My God, that is a vast wasteland of parking lots. It’s like they paved New Hampshire.
And I also still blame (and kinda miss) Plax
Speaking of dumb commercials-does anyone want run out to Subway and be saturated with soda by imbeciles ?
@ocho: on its face, a sound theory, but you’re forgetting one important fact – Hixon sucks as a WR. Can the Giants coaching staff fuck this up? It’s clear right now G-Men have to roll with Smith and Manningham 1-2. Keep Hixon as a return man where’s he’s best used, and because Sinorice Moss sucks dick at football and needs to be put out to pasture rather than wasting a roster spot. Seriously, I prefer taking touchbacks on kick-offs because it’s better field position than Moss would get for the Giants
@miami: as a Giants fan, and because of literally no depth at WR, i went all homer and picked up manningham this past weekend, only to hold out hope and start Hixon. Fuck this! Next week i’m gonna start Manningham, and Hixon will get throw to every goddamn down. To be honest, its only a difference between winning big and winning bigger right now, but I can smell the fucked-overness happening in a week I really need it.
/I blame Plax.
//I still miss Plax.
“That’s the tiniest hole Romo has seen all night.”
I’m sure he’ll see a smaller one later tonight…
Chris Collinsworth REALLY likes those dancers. Proof that he’s not gay.
The E-Trade baby commercials need to be stopped. Now. They have never been funny and never will be.

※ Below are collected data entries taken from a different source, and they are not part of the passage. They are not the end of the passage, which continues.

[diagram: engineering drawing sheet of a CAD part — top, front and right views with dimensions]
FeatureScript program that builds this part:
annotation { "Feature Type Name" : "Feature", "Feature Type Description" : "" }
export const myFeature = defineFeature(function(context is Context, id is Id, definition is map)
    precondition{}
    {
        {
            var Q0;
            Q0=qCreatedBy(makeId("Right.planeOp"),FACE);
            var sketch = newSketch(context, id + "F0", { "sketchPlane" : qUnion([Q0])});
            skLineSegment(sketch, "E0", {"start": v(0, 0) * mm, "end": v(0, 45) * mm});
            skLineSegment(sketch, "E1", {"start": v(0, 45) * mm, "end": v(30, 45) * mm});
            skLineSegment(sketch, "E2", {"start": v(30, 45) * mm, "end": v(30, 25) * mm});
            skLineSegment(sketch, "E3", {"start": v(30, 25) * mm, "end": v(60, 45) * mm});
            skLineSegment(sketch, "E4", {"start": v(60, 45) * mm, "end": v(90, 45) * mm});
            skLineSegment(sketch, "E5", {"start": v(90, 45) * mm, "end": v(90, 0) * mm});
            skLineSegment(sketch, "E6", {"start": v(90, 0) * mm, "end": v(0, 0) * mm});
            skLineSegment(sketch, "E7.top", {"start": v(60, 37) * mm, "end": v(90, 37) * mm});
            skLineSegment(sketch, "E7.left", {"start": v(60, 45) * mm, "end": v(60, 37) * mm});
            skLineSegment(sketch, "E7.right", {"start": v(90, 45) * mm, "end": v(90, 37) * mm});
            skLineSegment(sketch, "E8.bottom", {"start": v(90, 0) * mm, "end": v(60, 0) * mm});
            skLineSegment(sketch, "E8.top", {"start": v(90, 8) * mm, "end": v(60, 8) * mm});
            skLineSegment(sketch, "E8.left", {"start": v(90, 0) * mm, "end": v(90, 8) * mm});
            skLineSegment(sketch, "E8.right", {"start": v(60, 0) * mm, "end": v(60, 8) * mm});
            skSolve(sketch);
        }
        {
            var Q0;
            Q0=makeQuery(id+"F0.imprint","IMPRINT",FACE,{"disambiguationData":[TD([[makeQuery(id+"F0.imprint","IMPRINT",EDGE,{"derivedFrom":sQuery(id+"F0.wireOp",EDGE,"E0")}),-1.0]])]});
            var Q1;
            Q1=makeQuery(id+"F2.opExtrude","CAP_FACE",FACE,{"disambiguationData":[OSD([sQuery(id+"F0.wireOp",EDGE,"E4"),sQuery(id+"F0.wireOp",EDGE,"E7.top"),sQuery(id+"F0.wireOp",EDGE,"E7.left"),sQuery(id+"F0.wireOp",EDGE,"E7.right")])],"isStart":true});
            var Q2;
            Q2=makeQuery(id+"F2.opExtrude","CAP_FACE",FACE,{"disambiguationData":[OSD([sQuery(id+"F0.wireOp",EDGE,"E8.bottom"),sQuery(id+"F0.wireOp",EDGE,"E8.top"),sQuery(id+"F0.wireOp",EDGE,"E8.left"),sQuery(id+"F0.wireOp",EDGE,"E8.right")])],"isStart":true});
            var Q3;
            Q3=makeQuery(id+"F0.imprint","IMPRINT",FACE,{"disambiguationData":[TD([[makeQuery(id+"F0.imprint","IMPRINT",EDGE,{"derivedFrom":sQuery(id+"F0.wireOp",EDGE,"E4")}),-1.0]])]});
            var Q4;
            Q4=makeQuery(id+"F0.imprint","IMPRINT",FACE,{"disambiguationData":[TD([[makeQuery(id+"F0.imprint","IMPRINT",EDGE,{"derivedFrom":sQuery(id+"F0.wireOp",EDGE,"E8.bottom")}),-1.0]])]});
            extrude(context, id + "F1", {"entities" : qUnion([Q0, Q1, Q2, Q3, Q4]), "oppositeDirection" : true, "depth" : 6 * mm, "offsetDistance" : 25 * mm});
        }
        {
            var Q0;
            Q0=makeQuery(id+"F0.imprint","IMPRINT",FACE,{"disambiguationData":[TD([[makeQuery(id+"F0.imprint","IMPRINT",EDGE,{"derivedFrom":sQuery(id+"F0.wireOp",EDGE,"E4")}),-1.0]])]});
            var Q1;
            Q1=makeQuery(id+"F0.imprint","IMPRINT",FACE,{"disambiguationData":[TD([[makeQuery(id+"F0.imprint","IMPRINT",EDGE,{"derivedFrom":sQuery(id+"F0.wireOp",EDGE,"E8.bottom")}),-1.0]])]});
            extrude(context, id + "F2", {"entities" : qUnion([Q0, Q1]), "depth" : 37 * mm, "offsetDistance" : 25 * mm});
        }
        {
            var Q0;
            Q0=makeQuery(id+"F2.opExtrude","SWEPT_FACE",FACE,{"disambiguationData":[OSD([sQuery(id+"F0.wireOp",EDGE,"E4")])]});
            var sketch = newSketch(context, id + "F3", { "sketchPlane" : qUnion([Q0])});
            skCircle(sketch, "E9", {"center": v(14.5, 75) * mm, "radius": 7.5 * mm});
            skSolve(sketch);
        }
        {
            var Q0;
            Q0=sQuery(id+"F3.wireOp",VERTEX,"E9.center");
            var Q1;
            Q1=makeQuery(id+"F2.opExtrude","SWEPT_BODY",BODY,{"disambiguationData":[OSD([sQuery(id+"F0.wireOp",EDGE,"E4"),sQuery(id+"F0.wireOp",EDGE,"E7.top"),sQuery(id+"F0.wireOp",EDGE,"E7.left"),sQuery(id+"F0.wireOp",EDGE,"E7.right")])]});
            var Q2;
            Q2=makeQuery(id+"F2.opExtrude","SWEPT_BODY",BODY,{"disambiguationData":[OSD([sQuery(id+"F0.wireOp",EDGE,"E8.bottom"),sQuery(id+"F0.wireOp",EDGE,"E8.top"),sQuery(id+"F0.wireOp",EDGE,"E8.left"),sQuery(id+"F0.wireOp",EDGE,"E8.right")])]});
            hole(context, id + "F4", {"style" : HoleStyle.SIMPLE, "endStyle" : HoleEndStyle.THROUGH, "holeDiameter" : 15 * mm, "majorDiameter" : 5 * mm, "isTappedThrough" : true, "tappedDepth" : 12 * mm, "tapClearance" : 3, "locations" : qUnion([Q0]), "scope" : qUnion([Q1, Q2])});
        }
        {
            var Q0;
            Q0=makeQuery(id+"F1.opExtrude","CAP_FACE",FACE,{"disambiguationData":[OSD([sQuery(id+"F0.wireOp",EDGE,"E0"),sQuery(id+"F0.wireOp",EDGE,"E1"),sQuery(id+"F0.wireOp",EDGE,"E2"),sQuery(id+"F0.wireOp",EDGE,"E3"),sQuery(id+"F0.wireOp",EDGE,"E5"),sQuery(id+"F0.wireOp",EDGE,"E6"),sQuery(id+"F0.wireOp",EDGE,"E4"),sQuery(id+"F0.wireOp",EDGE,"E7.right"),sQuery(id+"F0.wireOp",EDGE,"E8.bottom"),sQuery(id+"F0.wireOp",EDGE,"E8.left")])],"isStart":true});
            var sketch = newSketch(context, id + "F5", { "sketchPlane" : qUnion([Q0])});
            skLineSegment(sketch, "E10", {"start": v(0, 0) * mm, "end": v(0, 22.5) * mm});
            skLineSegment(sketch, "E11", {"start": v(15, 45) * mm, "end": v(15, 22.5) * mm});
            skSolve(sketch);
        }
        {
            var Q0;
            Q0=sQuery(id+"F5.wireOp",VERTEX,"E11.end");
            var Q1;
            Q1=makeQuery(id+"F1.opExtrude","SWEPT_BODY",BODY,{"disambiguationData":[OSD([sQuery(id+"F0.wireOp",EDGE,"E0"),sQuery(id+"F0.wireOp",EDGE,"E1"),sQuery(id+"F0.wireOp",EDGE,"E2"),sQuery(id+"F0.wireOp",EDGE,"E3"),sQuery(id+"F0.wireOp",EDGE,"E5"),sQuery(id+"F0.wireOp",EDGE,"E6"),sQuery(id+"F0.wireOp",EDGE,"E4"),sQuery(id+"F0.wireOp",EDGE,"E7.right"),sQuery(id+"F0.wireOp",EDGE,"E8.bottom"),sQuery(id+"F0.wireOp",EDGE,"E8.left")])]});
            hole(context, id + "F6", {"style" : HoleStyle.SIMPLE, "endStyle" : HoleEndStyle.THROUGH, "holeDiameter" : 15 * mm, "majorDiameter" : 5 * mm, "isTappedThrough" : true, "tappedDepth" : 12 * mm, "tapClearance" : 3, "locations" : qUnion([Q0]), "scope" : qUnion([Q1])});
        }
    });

MANNINGHAM! SMITH! Good God, we have wide receivers!!!!
/Giants fan
//needs to change pants
Must… murder… babies…
Tony Delhomo!
The goddamn superstar scored. Hot newswomen around DFW came.
Wade looked so upset over that call, you would have thought someone raided his stash of deep fried Twinkies.
the look on Wade’s face was priceless
JAY LENO SHOW
The attendance graphic was funny just to hear Al say “well people say Los Angeles won’t support football but blah blah blah,” all while talking about a game from 52 years ago.
MY STADIUM IS A GODDAMN TIXAS SIZED STAR!!! YEEHAW I AM FUCKING CRAZY!!
JACKSONVILLE proved it? They’re a couple seasons away from losing their team. Nice call, Al.
I am so very confused by the Levi’s ads. Should I, like, storm the barricades now? Or go to the beach or something? Sing “God Bless America” in the nude? TELL ME WHAT TO DO, MYSTERY PREACHER ADVERTISING MAN!
@Paul-God: Meh.
(I’m lazy and not witty).
@ Man Bear Pig
Fuck you for being a Cowgirls fan.
@arbman Fucking funny!
@Paul-God:
Fuck you and everyone you’ve ever known, loved or cared for.
/spite-full Cowboys fan
When did pouting become acceptable in football?
you scottish fuck
The crowd made Tynes miss that FG.
E-Cry Face! Yaaaaaaaaayyyyyyyyyyyy!
God, please let the Cowboys lose the stadium opener, and give all those losers who shelled all that money out for those seat what they deserve?
Please? I don’t ask for much (well, anything really. Help me out, big guy!)
Oh, Michael Irvin, you and your shenanigans make me smile.
……And yet more stadium fellatio on the bump back to the second half. Way to not overdo it Al.
I like the fact that Irvin had his hand up the ass of some Cowboy cheerleader. That made me chuckle.
The second most exciting part of this game is watching to see if a kick will hit the jumbotron. I’m still waiting for the first exciting thing.